Toplumsal değişim toplumsal hareketlerin varlığı ile doğru orantılıdır. Toplumdaki sorun alanlarının varlığı ve bu sorunlara çözüm önerileri hem halkla ilişkileri hem de

toplumsal hareketleri ilgilendirir. Toplumun kültürünü, siyasal ve toplumsal yapısını iyi bilen her hareket o toplumla bağ kurmayı başarabilir. "Toplumsal hareketin oluşmadığı yerde, birbirine bağlı tüm ögeler birbirinden ayrılır, ayrılırken de dönüşür ve değer kaybeder. Bir yanda, ekinsel yönelimler, toplumsal ve siyasal çatışmalardan ayrılırken "ahlaklılaşır", aitlik ya da dışlama ilkesine, ekinsel denetim düzeneklerine ya da toplumsal uygunluk normlarına dönüşür. Öte yandan, toplum hareketlerinden kopan siyasal çatışmalar, iktidara gelmek için verilen savaşıma indirgenir, devlet ile toplum arasında meydana gelen ve üretimin, tüketimin ve kitle iletişiminin etkisiyle de giderek anormalleşen bir ayrımı destekler. Son olarak kendi başlarına bırakılan isteklerse, eşitsizlikleri desteklemeye başlarlar." (Touraine : 2000 : 169)

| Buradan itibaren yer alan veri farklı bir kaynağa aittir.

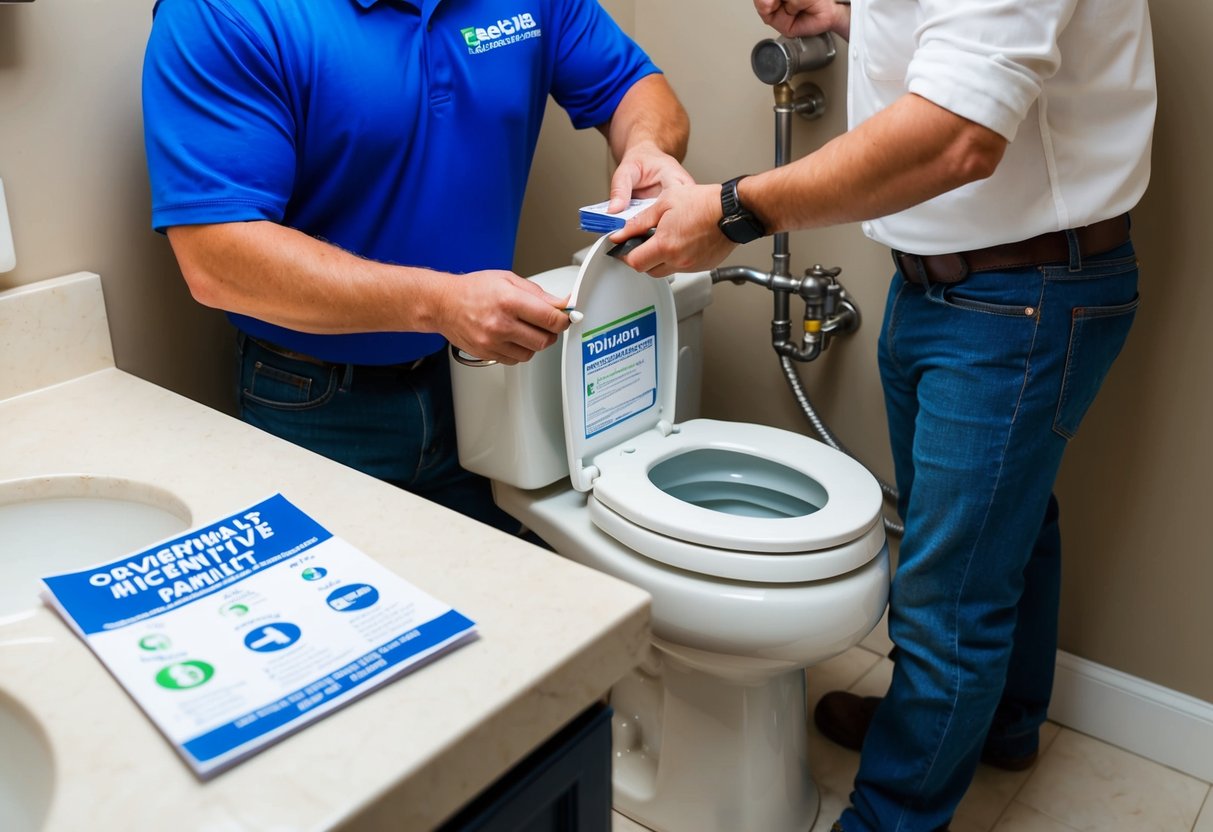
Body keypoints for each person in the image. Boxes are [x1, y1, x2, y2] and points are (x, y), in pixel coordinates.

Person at [610, 0, 1155, 829]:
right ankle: (992, 725)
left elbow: (955, 134)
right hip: (950, 285)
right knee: (1001, 530)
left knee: (949, 593)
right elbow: (966, 36)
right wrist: (848, 12)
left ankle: (891, 812)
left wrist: (734, 210)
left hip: (1019, 294)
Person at [141, 0, 691, 534]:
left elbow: (635, 87)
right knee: (345, 612)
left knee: (514, 601)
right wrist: (440, 304)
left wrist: (647, 147)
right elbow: (216, 259)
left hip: (490, 376)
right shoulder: (220, 12)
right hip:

Halkla ilişkilerin yaptığı da bir yönüyle hedef kitleye bir tür müdahaledir ve o kitlede bir değişimi arzular. Değişimin niteliğine karar verecek olanlar ise halkla ilişkiler politikalarını ortaya koyan uzmanlar, kampanyaları yürüten profesyoneller ile adına kampanya yürütülen organizasyonun yöneticileridir. Bu değişim o organizasyon için bir getiri öngörürken, toplumsal yapıda önceden kestirilemeyen bir değişime de yol açabilir. Bu değişimin toplumsal yapıdaki etkisinin ne olduğu, uzun ve kısa

vadede ne gibi bir dönüşüme yol açacağı kampanyayı yürütenlerce bilinemeyebilir.

Toplum genelinde tek bir halkla ilişkiler uygulamasından bahsedilemeyeceğine göre her kurum, kuruluş ve özel şahıs "kendine göre" halkla ilişkiler kampanyaları gerçekleştirecek demektir; kimi durumunu korumak, kimi daha iyi bir konuma gelmek için. İyi durumdakiler statüsünü muhafaza etmek, daha alt durumda olanlar daha üst statüye yükselmek için. Bu mücadelede çıkar çatışması da devreye girecek, mücadelenin kazanılması için profesyonel kadrolardan yaralanılacaktır. Halkla ilişkiler uzmanları da bu profesyonellerin başında gelmektedir ve toplumun 'iyi' ya da 'kötü' manada değişim geçirmesinde etkilidirler. İlkeli, sorumlu ve toplumsal normları dikkate alan, 'evrensel değerlerle' uyumlu politikalar izlemek suretiyle değişime olumlu katkı yaparlarken, aksi durumda ise olumsuz değişime yol açarlar.